[[ EXERCISE INPUTS open ]]
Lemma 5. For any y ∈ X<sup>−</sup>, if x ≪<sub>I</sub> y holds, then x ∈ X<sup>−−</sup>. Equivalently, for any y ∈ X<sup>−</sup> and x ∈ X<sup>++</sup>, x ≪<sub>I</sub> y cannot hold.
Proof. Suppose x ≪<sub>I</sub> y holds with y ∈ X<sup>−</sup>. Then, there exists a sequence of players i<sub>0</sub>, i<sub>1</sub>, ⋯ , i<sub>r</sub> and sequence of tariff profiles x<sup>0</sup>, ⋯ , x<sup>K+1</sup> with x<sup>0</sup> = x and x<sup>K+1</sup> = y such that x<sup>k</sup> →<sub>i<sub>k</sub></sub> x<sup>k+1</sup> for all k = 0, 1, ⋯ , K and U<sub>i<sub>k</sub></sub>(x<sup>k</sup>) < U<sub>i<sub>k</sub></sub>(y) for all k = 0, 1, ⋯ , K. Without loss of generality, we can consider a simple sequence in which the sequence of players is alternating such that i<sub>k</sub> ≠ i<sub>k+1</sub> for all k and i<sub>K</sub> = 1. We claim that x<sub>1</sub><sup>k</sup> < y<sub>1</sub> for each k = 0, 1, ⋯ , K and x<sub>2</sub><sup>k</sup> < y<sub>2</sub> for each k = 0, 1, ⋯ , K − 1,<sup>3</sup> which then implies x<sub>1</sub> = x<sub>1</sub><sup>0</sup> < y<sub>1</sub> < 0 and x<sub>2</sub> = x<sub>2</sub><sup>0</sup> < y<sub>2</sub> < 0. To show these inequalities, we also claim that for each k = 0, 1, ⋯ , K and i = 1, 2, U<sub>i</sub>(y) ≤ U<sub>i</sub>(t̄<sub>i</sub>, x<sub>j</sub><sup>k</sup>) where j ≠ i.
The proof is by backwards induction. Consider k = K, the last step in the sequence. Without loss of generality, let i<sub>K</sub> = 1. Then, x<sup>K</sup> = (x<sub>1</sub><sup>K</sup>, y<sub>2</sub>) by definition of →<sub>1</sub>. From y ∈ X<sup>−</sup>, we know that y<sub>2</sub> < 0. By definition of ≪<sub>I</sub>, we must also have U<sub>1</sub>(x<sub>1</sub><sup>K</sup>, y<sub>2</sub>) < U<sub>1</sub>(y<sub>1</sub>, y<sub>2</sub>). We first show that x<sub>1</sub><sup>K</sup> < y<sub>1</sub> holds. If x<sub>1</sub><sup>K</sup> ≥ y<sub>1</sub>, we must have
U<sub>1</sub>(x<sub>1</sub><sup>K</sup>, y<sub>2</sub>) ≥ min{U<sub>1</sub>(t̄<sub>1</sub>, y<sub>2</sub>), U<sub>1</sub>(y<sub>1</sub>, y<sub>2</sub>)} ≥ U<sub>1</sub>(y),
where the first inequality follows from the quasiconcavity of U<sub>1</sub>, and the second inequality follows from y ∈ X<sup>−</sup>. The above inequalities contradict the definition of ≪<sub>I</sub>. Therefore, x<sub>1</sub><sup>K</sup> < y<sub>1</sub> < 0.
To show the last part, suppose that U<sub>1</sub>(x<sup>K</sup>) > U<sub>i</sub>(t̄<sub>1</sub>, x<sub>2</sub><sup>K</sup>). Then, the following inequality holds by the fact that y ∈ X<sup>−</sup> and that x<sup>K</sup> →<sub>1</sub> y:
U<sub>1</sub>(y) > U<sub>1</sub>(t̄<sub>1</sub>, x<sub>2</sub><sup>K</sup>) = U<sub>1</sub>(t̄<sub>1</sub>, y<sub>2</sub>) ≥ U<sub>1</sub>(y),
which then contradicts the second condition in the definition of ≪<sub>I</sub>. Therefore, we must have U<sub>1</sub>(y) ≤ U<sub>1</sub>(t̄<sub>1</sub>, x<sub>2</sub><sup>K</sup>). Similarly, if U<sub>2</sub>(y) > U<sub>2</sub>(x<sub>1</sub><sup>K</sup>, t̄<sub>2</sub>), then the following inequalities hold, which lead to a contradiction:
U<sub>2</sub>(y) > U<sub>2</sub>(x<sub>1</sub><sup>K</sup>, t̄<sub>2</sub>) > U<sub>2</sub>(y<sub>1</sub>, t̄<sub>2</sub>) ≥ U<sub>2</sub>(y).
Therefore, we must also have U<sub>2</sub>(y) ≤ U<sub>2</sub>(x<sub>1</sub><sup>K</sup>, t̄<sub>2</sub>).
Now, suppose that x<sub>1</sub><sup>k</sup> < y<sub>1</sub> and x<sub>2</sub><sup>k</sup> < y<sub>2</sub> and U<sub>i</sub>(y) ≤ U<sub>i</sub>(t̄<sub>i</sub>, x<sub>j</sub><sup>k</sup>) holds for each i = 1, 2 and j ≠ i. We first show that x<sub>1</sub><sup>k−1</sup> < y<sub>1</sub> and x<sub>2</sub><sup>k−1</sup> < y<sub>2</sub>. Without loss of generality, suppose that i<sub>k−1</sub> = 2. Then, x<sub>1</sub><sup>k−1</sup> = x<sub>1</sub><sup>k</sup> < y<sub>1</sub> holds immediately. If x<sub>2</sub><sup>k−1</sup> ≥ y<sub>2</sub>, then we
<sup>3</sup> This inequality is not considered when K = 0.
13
[[ EXERCISE INPUTS closed ]]
EXERCISE AIM
Everything from the line with "t̄<sub>2</sub>) ≥ U<sub>2</sub>(y)." through the line with "Therefore, we must also" in the listing above must be retyped exactly, with nothing added.

WRITTEN RESPONSE
U<sub>2</sub>(y) > U<sub>2</sub>(x<sub>1</sub><sup>K</sup>, t̄<sub>2</sub>) > U<sub>2</sub>(y<sub>1</sub>, t̄<sub>2</sub>) ≥ U<sub>2</sub>(y).
Therefore, we must also have U<sub>2</sub>(y) ≤ U<sub>2</sub>(x<sub>1</sub><sup>K</sup>, t̄<sub>2</sub>).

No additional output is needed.